### [WORK ORDER]
Examine the entries and show every line in which the word "permission" is found.

╭─ SOURCE RECORDS

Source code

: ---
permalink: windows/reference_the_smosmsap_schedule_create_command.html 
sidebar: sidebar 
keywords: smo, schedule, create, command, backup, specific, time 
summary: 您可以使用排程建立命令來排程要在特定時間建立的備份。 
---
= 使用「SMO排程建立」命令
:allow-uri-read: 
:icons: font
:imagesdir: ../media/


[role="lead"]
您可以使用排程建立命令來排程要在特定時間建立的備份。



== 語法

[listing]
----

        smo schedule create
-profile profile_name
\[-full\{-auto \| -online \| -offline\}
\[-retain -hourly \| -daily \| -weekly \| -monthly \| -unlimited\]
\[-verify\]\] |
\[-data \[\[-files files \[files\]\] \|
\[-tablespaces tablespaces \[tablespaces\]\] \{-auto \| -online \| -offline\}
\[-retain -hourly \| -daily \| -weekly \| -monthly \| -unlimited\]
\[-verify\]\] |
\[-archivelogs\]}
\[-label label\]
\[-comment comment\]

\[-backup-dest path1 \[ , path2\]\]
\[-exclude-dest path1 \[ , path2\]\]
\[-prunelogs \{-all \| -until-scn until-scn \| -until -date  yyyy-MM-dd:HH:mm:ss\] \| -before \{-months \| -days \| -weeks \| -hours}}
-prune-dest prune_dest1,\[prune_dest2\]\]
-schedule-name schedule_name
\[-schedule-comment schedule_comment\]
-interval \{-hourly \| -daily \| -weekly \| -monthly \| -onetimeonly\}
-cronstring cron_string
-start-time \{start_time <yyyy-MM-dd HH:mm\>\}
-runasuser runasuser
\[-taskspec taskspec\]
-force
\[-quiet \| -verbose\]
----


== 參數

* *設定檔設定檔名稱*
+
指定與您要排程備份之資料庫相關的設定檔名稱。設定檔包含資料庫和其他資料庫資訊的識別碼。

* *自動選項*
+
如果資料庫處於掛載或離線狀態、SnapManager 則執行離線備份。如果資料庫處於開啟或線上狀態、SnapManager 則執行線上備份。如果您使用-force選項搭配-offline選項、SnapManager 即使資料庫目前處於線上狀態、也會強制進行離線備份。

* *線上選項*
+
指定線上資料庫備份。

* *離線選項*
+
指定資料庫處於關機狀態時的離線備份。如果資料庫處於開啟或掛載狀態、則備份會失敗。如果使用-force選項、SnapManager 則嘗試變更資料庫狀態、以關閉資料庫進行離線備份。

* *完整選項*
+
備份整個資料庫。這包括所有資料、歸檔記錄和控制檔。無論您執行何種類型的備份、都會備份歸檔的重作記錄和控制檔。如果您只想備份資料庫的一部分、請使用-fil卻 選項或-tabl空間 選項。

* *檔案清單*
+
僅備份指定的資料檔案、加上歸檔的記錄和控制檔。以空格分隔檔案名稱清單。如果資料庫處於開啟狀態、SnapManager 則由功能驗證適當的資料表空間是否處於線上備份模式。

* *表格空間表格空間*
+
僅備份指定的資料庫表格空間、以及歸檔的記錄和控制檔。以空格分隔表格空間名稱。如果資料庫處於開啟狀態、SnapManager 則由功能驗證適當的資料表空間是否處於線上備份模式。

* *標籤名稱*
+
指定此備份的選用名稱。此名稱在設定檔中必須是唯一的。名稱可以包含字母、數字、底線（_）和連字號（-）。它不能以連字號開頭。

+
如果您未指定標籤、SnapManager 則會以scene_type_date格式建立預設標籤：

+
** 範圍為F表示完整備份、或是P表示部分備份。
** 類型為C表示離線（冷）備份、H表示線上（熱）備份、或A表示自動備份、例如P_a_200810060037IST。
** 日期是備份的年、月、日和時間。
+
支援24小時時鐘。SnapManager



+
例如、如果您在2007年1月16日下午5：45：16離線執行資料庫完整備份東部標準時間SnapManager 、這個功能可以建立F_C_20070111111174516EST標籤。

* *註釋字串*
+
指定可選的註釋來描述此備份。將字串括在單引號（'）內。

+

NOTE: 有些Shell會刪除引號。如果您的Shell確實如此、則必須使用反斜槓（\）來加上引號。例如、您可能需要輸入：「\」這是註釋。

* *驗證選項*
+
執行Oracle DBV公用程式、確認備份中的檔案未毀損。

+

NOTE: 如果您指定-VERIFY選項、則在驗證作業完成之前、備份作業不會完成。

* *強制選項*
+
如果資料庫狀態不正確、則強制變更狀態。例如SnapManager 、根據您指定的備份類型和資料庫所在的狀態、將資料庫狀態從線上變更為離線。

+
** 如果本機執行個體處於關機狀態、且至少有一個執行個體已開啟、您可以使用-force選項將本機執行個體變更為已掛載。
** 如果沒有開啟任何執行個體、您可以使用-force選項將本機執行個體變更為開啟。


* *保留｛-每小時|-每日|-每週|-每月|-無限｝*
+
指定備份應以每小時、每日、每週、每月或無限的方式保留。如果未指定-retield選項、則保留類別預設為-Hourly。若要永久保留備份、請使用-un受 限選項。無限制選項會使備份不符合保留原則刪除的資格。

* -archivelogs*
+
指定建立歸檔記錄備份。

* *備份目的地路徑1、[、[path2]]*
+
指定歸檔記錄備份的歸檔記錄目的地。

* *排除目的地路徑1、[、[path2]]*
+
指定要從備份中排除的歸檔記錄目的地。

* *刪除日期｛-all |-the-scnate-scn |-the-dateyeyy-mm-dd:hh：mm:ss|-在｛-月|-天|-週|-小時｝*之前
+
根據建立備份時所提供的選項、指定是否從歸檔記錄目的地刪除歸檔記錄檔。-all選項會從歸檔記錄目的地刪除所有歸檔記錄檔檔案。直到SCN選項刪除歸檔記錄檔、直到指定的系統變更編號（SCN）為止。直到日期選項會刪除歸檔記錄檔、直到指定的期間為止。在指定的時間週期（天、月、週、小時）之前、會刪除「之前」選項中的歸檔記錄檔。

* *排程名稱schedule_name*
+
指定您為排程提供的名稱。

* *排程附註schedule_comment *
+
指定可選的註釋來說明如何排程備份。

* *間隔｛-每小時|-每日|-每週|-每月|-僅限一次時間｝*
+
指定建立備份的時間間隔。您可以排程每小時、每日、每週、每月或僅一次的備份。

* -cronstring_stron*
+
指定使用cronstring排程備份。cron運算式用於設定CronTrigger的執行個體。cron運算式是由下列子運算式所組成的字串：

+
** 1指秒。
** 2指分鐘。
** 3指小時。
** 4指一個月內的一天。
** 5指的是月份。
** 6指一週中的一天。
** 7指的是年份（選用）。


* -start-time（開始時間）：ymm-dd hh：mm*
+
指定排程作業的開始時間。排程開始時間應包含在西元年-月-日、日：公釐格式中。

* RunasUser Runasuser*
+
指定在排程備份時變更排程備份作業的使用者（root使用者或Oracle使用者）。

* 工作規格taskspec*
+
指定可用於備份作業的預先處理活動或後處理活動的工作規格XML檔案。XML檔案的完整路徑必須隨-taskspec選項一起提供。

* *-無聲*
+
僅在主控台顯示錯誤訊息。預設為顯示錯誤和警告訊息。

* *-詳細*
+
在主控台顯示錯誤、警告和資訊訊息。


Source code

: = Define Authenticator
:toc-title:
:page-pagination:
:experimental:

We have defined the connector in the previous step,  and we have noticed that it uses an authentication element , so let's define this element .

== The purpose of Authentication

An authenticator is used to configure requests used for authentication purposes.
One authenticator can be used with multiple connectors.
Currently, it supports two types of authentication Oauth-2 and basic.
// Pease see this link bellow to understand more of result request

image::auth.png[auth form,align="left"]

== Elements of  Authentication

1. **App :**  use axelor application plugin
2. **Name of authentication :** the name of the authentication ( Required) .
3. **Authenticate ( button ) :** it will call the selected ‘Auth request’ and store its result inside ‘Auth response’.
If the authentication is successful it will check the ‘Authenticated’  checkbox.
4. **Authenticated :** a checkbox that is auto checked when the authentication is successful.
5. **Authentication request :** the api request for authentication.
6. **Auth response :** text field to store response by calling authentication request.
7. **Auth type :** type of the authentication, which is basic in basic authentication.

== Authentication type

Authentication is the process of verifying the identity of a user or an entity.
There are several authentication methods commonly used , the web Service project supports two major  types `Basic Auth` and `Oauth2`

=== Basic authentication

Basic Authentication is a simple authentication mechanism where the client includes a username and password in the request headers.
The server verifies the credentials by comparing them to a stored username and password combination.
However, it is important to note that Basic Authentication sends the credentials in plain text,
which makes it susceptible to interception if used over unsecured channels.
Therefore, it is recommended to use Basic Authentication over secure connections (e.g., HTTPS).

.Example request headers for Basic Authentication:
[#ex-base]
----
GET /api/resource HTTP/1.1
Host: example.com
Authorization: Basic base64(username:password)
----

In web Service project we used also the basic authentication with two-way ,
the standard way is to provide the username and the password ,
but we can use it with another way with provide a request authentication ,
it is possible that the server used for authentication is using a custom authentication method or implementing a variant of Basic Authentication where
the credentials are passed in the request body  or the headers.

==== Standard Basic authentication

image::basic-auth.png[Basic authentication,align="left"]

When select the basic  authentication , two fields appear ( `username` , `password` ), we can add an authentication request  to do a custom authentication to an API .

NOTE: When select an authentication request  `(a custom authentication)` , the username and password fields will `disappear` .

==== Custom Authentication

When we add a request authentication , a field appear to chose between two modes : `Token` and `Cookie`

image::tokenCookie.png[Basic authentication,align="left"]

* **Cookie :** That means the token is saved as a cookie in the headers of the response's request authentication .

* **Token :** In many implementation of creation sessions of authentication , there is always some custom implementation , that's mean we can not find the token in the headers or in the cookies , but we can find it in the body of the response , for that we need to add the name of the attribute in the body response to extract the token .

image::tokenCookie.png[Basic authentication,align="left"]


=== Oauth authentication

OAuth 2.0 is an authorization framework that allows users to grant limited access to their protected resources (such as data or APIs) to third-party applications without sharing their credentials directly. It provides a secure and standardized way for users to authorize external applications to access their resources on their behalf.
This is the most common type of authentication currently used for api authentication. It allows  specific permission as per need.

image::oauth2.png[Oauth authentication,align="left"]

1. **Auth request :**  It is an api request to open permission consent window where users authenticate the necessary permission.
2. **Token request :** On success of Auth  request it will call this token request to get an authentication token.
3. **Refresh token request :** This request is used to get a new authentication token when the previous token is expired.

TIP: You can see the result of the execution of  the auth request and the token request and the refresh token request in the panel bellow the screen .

╰─

### [FINISHED TASK]
This is the most common type of authentication currently used for api authentication. It allows  specific permission as per need.
1. **Auth request :**  It is an api request to open permission consent window where users authenticate the necessary permission.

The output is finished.